Monday, October 29, 2007

Teaching through a West African Downpour


Teaching through a West African Downpour By Megan Tady


It was a scene she'd never encountered in her corporate office in Philadelphia: a handful of kindergartners squirming in their chairs while the Ghanaian rains pelted the roof of the school and made a swimming hole out of the path to the bathroom.

"I'm trying to teach a math lesson and the heavens open," said Marianna Allen, who volunteered to teach in Ghana for one month last May. "And one of the kids goes, "Teacher, I go wee wee." So I thought okay, that's me, and they have to pee. I was looking outside at the puddles and made them take off their shoes because I didn't want their one pair of shoes to get ruined."
It wasn't long before the entire class begged Marianna for a bathroom pass.

"I kept thinking that it only takes one of them to wet their pants," Allen said. "It was my second day there and I didn't want it on my conscience.

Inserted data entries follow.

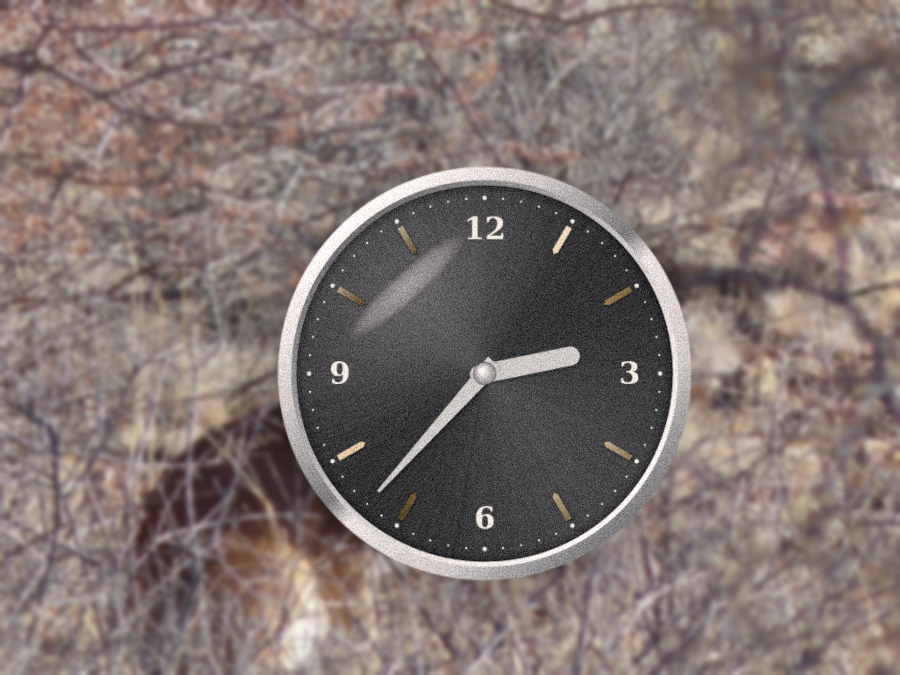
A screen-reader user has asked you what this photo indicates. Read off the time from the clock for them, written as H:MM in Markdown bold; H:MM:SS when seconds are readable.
**2:37**
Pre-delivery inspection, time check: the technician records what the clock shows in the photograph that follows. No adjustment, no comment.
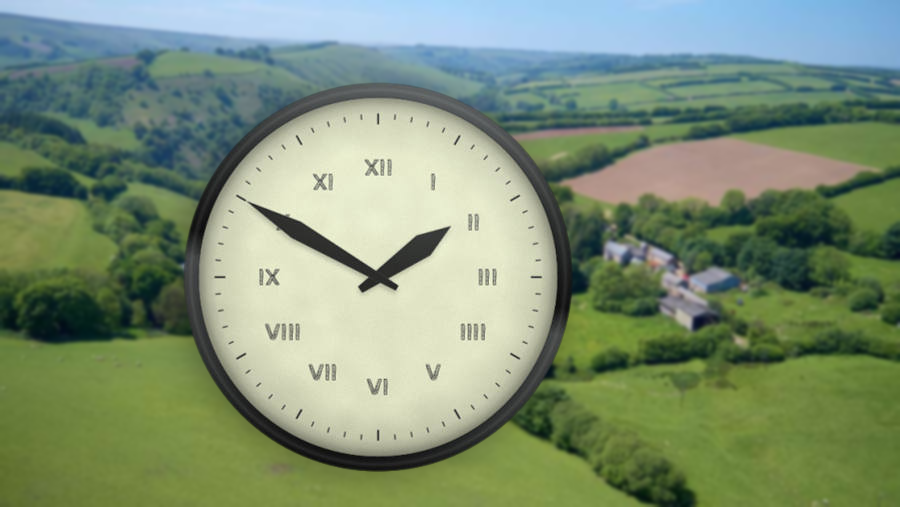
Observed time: 1:50
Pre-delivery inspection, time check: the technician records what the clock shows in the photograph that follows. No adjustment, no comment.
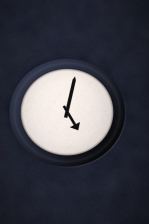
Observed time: 5:02
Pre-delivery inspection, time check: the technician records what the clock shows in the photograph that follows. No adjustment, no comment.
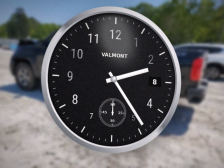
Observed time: 2:24
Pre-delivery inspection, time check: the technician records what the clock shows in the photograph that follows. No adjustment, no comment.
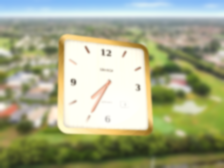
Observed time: 7:35
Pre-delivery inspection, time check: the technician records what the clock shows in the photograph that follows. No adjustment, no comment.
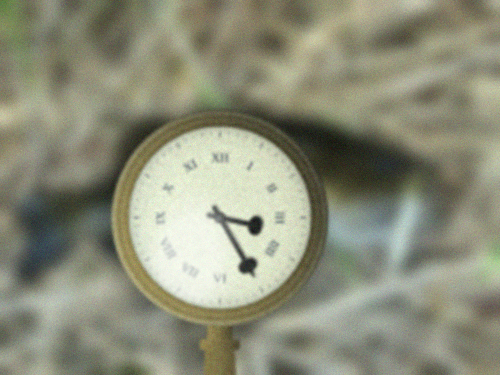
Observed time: 3:25
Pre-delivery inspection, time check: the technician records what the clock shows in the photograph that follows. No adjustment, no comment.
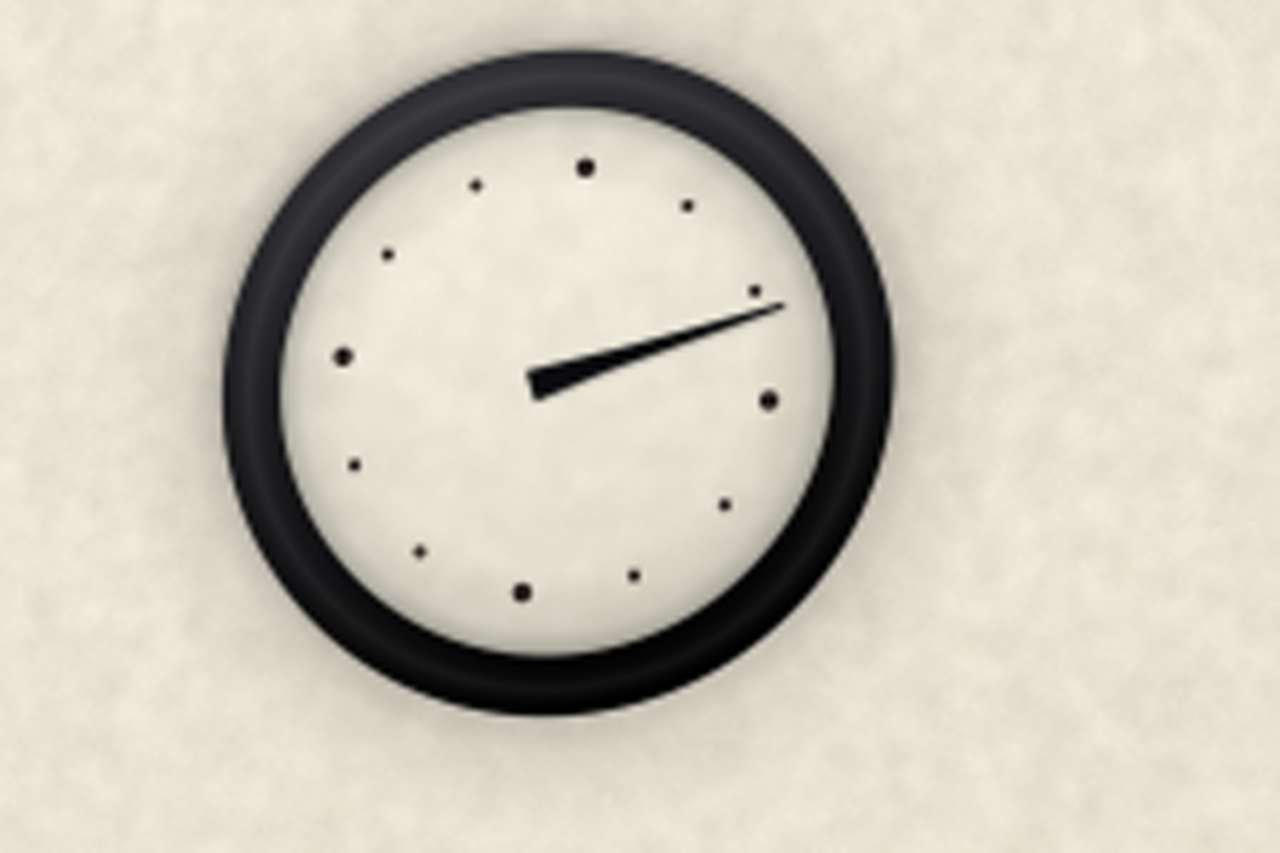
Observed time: 2:11
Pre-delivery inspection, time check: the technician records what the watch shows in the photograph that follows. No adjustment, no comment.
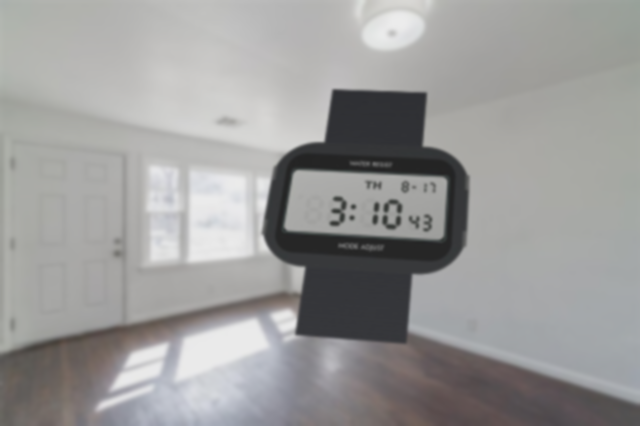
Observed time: 3:10:43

But then their uniforms came up over their heads and they started dancing in the rain. That's when I knew I had been had by a bunch of four and five year olds."

Marianna and her classWhat Marianna would find out later is that, in Ghana, when the rains come, studies are often abandoned; the rain is the only reprieve from the intense heat.
"I'll never forget that sight: the kids sitting at their desks, with their tiny little bodies and their little workbooks and pencils, in their underwear," Marianna said.

In fact, Marianna wouldn't forget much about the month she spent volunteer teaching in Abokobi, a village outside Accra, with the Global Volunteer Network (GVN).
"I'm missing the children now because I'm around these boring adults all the time," Marianna said. "They brought out the best in me."